Previous Articles     Next Articles

Research and design on SDN multi-controller fault tolerance

XIANG Bo, YU Liyang   

  1. School of Computer Science and Software Engineering, East China Normal University, Shanghai 200062, China
  • Online:2018-12-01 Published:2018-11-30

SDN多控制器容错机制的研究与设计

向  波,俞黎阳   

  1. 华东师范大学 计算机科学与软件工程学院,上海 200062

Abstract: SDN proposes to decouple the control plane from the forwarding plane and provide programmability of the control plane to meet new network requirements. Centralized controllers have brought many conveniences along with a lot of new challenges. Especially, the controller’s single point of failure is a problem which cannot be ignored. This paper studies the fault tolerance and fast recovery of multi-controller mechanism under in-band control scenarios. Traditional multi-controller fault-tolerant scheme mainly focuses on hierarchical architectures, which is, to some extent, a great waste of controller resources. Instead, this paper proposes a planar controller architecture, as controllers connect end to end and form a ring structure, and adjacent controllers are responsible to monitor each other to detect controller failures. Once failure occurs, the switch cluster partition algorithm and switch re-hosting algorithm will be used to accomplish fast recovery of the network through transferring switches under faulty domain to the rest of controllers which are still working normally. There is a possibility that the total remaining capacity of the normally working controllers is less than the number of switches under the faulty domain. In order to cope with this situation, the paper proposes to insert controllers dynamically.

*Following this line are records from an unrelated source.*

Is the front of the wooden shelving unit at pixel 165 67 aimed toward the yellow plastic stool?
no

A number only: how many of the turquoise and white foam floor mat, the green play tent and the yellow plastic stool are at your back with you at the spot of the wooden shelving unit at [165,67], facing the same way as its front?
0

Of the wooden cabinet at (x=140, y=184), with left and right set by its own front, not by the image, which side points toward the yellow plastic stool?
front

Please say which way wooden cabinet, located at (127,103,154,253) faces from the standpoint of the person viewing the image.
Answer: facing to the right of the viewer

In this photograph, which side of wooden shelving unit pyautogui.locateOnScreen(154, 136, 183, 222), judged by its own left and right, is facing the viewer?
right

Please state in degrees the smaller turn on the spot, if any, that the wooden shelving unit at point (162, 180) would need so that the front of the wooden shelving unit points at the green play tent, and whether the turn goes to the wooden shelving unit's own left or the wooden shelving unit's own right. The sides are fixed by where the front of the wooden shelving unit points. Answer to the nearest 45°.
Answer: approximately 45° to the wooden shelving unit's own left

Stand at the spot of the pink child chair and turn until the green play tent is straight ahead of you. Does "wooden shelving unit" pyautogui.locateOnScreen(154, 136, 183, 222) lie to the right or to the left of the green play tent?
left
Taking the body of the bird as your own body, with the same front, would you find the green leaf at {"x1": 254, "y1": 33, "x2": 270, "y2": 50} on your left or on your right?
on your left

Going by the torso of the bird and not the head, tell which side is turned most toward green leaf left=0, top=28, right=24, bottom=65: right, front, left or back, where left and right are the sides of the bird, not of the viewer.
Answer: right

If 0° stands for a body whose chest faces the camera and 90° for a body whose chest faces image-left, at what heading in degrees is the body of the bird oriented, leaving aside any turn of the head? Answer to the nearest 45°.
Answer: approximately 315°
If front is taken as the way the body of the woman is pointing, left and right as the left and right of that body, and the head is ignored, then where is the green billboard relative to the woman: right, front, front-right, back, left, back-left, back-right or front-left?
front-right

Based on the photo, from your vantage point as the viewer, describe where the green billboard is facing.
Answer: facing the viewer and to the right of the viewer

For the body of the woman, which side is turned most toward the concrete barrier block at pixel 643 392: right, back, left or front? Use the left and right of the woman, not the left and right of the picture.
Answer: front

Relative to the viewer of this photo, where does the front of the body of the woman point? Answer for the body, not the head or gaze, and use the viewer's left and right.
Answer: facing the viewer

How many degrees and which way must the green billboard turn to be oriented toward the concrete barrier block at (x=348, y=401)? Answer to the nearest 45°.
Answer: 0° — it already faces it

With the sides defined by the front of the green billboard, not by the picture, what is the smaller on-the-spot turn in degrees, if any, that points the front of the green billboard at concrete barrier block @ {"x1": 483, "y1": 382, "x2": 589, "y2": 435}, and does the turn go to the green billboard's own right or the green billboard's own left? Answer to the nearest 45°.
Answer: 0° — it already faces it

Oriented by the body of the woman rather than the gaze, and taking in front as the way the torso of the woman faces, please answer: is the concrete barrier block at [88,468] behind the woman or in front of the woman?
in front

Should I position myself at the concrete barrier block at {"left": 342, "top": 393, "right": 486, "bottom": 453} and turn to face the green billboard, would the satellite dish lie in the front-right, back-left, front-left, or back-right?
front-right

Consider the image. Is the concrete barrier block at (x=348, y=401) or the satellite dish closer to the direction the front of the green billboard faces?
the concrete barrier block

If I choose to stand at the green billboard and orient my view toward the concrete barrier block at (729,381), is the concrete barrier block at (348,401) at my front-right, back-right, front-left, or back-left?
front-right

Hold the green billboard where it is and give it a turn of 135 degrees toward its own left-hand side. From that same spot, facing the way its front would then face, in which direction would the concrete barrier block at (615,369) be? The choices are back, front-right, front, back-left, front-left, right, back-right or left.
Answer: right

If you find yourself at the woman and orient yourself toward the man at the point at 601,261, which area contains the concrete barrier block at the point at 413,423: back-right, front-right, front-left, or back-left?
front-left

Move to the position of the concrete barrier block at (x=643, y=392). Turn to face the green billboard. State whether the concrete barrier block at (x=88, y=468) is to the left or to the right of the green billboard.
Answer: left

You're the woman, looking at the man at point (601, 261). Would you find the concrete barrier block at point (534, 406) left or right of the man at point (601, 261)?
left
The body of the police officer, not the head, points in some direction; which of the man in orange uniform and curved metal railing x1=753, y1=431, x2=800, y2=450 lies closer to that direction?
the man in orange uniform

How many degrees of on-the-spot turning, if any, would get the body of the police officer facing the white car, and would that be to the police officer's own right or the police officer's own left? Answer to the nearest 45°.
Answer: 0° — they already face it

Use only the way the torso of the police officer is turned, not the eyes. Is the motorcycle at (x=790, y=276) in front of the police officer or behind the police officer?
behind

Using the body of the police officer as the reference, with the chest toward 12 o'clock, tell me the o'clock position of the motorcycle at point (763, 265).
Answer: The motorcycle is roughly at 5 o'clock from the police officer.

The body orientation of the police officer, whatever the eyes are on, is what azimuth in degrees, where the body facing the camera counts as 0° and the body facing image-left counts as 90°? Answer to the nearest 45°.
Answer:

Key words: Software Defined Network(SDN), in-band control, multi-controller fault tolerance, switch cluster partitioning, switch re-hosting

摘要: SDN提出将控制平面与转发平面解耦,并提供了对控制平面的可编程性以适应新的网络需求。集中化的控制器在带来诸多便利的同时,也伴随着许多新的挑战。其中,控制器单点故障就是一个不容忽视的问题。研究带内通信场景下多控制器容错与故障恢复。传统多控制器容错方案主要采用主从机制,某种程度上是对控制器资源的极大浪费。采用平面式的控制器架构,将多个控制器相连形成环状结构,相邻控制器间相互监听检测控制器故障。故障发生后,采用交换机簇划分和交换机重托管算法将故障域内的交换机托管到其余正常工作的控制器下,以完成网络的快速恢复。为应对网络中其余正常工作控制器总剩余容量小于故障域内交换机数量的极端情况,使用预定义的脚本动态添加控制器。

关键词: 软件定义网络, 带内通信, 多控制器容错, 交换机簇划分, 交换机重托管